DATA FOR ANALYSIS -
+ + + +

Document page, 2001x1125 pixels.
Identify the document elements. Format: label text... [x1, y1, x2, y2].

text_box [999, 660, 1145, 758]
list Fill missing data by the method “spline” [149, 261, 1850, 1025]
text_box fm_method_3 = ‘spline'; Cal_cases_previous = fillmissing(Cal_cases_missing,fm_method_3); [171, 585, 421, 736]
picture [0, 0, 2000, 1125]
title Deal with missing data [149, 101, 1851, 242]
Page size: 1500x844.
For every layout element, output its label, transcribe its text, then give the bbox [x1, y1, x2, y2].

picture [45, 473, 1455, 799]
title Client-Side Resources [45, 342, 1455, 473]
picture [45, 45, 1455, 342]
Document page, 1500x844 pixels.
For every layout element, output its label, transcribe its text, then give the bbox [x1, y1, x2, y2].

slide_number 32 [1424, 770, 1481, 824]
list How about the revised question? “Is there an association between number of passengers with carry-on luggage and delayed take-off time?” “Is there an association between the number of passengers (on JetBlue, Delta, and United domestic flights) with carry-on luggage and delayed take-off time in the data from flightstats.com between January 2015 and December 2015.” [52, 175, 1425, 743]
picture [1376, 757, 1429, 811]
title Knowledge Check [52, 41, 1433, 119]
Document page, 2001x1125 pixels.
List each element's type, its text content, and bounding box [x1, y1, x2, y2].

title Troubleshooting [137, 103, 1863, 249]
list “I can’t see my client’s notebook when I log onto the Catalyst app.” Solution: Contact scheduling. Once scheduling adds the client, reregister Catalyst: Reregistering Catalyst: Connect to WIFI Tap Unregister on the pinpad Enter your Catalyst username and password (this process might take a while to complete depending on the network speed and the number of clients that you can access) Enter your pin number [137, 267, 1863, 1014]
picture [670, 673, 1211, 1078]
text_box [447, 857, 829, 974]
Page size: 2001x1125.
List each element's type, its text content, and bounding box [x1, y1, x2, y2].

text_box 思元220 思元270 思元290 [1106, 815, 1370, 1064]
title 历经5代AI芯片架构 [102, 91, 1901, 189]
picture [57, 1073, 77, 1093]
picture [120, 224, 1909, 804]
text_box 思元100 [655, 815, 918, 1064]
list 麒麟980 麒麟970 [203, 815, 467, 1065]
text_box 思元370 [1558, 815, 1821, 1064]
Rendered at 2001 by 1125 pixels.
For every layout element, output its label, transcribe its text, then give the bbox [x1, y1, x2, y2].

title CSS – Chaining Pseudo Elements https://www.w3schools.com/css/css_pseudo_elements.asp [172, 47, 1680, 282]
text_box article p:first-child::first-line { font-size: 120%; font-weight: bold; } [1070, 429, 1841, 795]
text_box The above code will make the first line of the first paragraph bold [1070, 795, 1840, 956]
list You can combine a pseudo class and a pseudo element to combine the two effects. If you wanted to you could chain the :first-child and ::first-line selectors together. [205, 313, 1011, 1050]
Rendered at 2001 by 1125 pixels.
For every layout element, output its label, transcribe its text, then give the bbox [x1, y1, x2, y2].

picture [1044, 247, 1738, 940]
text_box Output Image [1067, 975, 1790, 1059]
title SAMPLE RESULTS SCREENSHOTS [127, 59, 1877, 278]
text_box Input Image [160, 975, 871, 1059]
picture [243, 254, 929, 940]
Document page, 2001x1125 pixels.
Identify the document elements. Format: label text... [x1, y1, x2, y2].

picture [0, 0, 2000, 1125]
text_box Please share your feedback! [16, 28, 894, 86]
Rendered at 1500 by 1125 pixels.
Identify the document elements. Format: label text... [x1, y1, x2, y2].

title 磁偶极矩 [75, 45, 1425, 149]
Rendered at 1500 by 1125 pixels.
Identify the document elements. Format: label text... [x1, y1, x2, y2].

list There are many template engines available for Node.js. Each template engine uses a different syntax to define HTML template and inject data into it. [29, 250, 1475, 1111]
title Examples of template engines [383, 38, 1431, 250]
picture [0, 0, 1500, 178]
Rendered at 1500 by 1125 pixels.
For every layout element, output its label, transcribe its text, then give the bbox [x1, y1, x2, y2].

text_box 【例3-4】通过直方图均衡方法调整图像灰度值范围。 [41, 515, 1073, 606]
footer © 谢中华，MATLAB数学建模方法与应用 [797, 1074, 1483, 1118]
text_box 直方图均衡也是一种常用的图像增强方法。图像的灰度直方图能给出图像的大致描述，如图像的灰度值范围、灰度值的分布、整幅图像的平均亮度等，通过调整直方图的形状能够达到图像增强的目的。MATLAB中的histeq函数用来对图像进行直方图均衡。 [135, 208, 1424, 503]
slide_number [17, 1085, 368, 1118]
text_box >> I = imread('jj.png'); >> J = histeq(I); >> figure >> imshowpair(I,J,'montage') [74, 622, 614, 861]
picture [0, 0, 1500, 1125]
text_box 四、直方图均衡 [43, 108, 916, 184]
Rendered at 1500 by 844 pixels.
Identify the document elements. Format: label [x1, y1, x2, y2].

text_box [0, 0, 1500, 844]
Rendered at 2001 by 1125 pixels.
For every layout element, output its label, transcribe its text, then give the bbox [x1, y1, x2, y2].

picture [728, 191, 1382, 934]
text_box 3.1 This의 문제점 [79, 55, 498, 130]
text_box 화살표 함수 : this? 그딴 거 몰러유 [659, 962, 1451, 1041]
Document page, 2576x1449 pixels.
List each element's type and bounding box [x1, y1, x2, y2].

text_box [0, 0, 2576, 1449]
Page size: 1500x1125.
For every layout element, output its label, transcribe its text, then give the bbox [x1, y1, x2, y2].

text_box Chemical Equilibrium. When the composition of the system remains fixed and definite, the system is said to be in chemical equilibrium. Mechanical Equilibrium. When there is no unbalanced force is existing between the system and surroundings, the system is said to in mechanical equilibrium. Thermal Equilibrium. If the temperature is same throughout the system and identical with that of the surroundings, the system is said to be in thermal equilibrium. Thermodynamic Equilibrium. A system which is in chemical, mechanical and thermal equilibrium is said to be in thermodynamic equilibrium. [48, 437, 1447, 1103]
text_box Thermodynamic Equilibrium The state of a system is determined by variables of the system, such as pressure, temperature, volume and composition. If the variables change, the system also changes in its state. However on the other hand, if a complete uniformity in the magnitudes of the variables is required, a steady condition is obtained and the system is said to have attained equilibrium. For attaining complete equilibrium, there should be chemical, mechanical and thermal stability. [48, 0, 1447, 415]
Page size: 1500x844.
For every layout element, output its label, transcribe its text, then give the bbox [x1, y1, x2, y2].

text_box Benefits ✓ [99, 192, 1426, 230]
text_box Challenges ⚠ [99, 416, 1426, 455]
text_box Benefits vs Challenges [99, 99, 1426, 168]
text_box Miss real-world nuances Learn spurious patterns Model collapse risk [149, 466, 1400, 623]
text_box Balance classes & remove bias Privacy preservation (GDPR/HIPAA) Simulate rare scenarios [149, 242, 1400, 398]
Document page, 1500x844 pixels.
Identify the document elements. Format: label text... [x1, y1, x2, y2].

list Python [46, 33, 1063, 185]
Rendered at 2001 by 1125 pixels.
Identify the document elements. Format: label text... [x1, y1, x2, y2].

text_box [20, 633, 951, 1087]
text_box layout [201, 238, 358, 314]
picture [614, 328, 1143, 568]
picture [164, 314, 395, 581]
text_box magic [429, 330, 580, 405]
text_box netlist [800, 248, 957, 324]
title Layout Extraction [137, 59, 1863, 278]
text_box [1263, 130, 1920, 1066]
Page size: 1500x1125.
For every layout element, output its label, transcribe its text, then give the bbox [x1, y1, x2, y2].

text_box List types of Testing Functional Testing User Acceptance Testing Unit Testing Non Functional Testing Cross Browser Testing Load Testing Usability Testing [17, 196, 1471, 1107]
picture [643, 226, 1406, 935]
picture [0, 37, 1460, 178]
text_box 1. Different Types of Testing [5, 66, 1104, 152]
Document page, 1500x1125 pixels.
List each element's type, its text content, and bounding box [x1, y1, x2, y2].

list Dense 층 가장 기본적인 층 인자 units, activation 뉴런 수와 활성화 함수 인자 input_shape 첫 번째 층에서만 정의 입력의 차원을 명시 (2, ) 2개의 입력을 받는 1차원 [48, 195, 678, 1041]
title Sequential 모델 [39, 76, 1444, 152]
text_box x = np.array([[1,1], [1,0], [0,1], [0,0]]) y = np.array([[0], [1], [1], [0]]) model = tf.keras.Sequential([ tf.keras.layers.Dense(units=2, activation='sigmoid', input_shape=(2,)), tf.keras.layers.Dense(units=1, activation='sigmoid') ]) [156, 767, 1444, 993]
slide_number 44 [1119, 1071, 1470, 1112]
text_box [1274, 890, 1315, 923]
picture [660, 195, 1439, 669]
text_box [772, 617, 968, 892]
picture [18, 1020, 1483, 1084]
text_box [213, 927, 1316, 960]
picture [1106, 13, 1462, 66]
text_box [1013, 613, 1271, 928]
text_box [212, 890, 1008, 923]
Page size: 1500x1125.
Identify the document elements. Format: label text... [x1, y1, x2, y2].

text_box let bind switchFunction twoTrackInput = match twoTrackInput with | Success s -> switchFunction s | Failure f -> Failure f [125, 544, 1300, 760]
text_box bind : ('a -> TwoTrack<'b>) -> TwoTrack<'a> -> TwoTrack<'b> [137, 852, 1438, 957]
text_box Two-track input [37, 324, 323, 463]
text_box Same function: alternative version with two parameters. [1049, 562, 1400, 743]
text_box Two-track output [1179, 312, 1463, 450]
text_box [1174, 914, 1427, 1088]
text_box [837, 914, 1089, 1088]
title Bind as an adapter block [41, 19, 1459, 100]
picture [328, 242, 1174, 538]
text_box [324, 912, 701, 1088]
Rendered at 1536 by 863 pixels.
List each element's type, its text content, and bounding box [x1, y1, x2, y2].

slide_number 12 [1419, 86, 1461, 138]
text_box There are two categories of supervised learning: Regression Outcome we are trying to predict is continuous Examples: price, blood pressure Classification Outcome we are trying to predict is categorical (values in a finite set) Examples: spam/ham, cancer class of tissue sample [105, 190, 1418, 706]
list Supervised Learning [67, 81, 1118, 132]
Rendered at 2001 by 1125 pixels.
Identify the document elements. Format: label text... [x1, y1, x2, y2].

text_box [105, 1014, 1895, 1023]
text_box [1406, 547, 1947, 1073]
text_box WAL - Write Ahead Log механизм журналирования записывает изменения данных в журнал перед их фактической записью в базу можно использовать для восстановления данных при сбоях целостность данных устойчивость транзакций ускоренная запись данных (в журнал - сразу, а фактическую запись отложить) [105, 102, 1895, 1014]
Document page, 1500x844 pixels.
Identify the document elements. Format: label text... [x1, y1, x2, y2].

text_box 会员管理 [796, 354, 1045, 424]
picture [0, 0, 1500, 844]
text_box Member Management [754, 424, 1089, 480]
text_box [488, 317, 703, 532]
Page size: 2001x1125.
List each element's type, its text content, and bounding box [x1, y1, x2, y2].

+ + + +

INSTRUCTIONS TO FOLLOW -
An exact repeat of the lines from the one containing "Rendered at 1536 by 863 pixels." through the final line of the entries is the whole answer.

TASK RESULT -
Rendered at 1536 by 863 pixels.
List each element's type, its text content, and bounding box [x1, y1, x2, y2].

slide_number 12 [1419, 86, 1461, 138]
text_box There are two categories of supervised learning: Regression Outcome we are trying to predict is continuous Examples: price, blood pressure Classification Outcome we are trying to predict is categorical (values in a finite set) Examples: spam/ham, cancer class of tissue sample [105, 190, 1418, 706]
list Supervised Learning [67, 81, 1118, 132]
Rendered at 2001 by 1125 pixels.
Identify the document elements. Format: label text... [x1, y1, x2, y2].

text_box [105, 1014, 1895, 1023]
text_box [1406, 547, 1947, 1073]
text_box WAL - Write Ahead Log механизм журналирования записывает изменения данных в журнал перед их фактической записью в базу можно использовать для восстановления данных при сбоях целостность данных устойчивость транзакций ускоренная запись данных (в журнал - сразу, а фактическую запись отложить) [105, 102, 1895, 1014]
Document page, 1500x844 pixels.
Identify the document elements. Format: label text... [x1, y1, x2, y2].

text_box 会员管理 [796, 354, 1045, 424]
picture [0, 0, 1500, 844]
text_box Member Management [754, 424, 1089, 480]
text_box [488, 317, 703, 532]
Page size: 2001x1125.
List each element's type, its text content, and bounding box [x1, y1, x2, y2].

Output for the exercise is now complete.